BEHAVIOUR-BASED GOALS focus on the little steps required to achieve the outcome
The thing you can control are the day-to-day habit changes that you need to do in order to get there. Simple tasks that are highly achievable so that you can keep them up consistently. For great quality, effective goals, you need to break them down as small as possible and preferably tackle these mini goals one at a time to avoid overwhelm.
This is also what’s going to make your changes sustainable in the long term!
Outcome: ‘I want to lose 10kg’
Behaviours: Eat slowly and mindfully. Eat until full, not overstuffed. Get purposely active every day.
Outcome: ‘I want to do 20 full push ups’
Behaviours: Train with a focus on core activation three times a week. Practice push ups three times a week for however many reps you can complete with full range of motion.
Outcome: ‘I want to sleep 7-8 hours per night’

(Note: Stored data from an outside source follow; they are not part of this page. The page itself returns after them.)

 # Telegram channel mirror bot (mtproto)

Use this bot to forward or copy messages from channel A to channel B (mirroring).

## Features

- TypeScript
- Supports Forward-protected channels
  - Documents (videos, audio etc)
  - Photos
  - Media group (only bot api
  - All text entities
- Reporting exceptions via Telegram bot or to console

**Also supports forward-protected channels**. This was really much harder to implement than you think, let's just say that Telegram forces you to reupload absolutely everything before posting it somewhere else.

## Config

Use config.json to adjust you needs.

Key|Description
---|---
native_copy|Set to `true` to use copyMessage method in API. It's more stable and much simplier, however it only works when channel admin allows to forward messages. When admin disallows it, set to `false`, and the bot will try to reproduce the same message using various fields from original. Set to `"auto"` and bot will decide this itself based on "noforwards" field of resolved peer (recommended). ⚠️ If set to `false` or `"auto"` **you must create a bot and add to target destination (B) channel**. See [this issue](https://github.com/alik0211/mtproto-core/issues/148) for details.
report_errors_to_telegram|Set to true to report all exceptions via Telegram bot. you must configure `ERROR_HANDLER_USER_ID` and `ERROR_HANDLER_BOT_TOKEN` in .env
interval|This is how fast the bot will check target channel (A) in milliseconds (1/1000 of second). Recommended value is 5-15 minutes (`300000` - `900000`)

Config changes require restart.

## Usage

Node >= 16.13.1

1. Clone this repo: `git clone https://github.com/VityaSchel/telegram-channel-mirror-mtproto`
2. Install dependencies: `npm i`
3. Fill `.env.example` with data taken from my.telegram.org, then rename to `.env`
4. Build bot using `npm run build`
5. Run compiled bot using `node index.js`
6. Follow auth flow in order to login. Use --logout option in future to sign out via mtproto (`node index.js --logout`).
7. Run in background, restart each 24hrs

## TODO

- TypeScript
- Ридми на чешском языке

Behaviours: Develop a sleep routine and begin winding down 30 minutes before bed time. Avoid caffeine from the early afternoon onwards.

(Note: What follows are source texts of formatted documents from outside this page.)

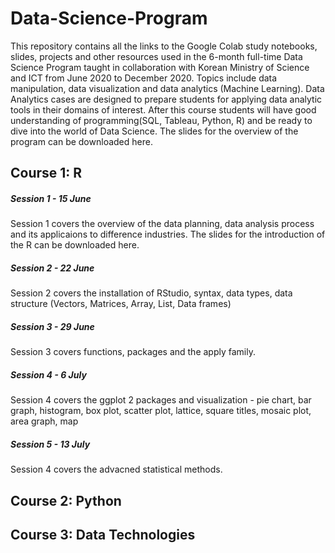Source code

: # Data-Science-Program 

This repository contains all the links to the Google Colab study notebooks, slides, projects and other resources used in the 6-month full-time Data Science 
Program taught in collaboration with Korean Ministry of Science and ICT from June 2020 to December 2020.
Topics include data manipulation, data visualization and data analytics (Machine Learning). Data Analytics cases are designed 
to prepare students for applying data analytic tools in their domains of interest. After this course students will have good understanding 
of programming(SQL, Tableau, Python, R) and be ready to dive into the world of Data Science. The slides for the overview of the program can be downloaded here.

## Course 1: R 

##### Session 1 - 15 June
Session 1 covers the overview of the data planning, data analysis process and its applicaions to difference industries. The slides for the introduction of the R can be downloaded here. 

##### Session 2 - 22 June
Session 2 covers the installation of RStudio, syntax, data types, data structure (Vectors, Matrices, Array, List, Data frames) 

##### Session 3 - 29 June
Session 3 covers functions, packages and the apply family.

##### Session 4 - 6 July
Session 4 covers the ggplot 2 packages and visualization - pie chart, bar graph, histogram, box plot, scatter plot, lattice, square titles, mosaic plot, area graph, map 
 
##### Session 5 - 13 July 
Session 4 covers the advacned statistical methods. 


## Course 2: Python 

## Course 3: Data Technologies 
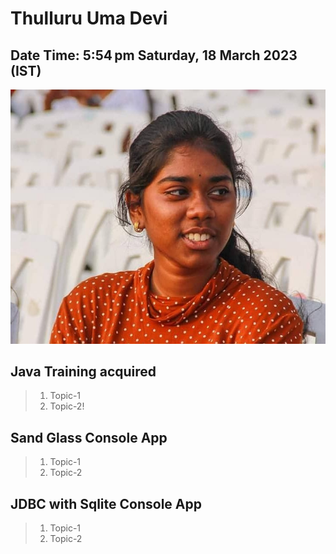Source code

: # Thulluru Uma Devi

## Date Time:  5:54 pm Saturday, 18 March 2023 (IST)

![ Thulluru Uma Devi|150x150](Documentation/Images/uma%20git.jpg)

## Java Training acquired

> 1. Topic-1
> 1. Topic-2!

## Sand Glass Console App

> 1. Topic-1
> 1. Topic-2

## JDBC with Sqlite Console App
> 1. Topic-1
> 1. Topic-2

Try writing down an outcome-based goal you want to achieve; what skills do you need to practice or learn to achieve it? How can you turn them into daily habits that you can work on each day?
Focus on mastery instead of performance
PERFORMANCE GOALS generally require validation from someone else and/or are often dependent on external factors. For example, completing a running event within a certain time can be affected by the weather on the day. Doing your first triathlon can be affected by injuries, sickness or weather.
These goals can be great motivators, but because of the way they can be influenced, they can also be incredibly demotivating if you don’t achieve them for whatever reason. Even if you have specific performance targets in mind, this usually only affects a small portion of your overall time – in between competitions, races or whatever you’re aiming for, you need something to focus on the rest of the time to help keep you on track and moving forwards.
MASTERY GOALS are more internalised. They’re about working towards improvement, becoming better at something, and finding happiness in the process rather than focusing on the outcome.
Do this by figuring out what skills you need to develop, then convert them into daily tasks and put them into practice every day while tracking your results.
Performance goal: Beat your 10km quarter marathon personal best
Mastery goal: Work on improving your speed and fitness with interval training
Performance goal: Be able to do more full push ups than my best friend
Mastery goal: Practice exercises that develop upper body and core strength
The power to change
Finally, it can be helpful to remember that there are things you can change and things you can’t. Things you CAN change include:
- The routine you have each day
- The food you have available to you
- The tools you have
- The people you surround yourself with
If you struggle to eat healthy food, make sure you only have healthy foods readily available. If you can’t get to the gym, find an exercise solution to do at home. If you’re too tired to exercise, get to bed earlier and form a decent sleep routine. If you’re finding it difficult to exercise on your own, invite friends and family to do it with you, go to fitness classes or get a personal trainer. If your friends eat junk food all the time, tell them about your goals and together find some healthier options they’ll take on board; also look for opportunities to develop new friendships with people who have similar goals to yourself. If you crave junk food, don’t keep it in the house so it’s more difficult for you to get.
Notice that many of these points are about your environment; the people and things you surround yourself with, and what’s readily available nearby to enable you to live a healthier life. Willpower will only get you so far, but if you make things as easy as possible, you’re far more likely to succeed!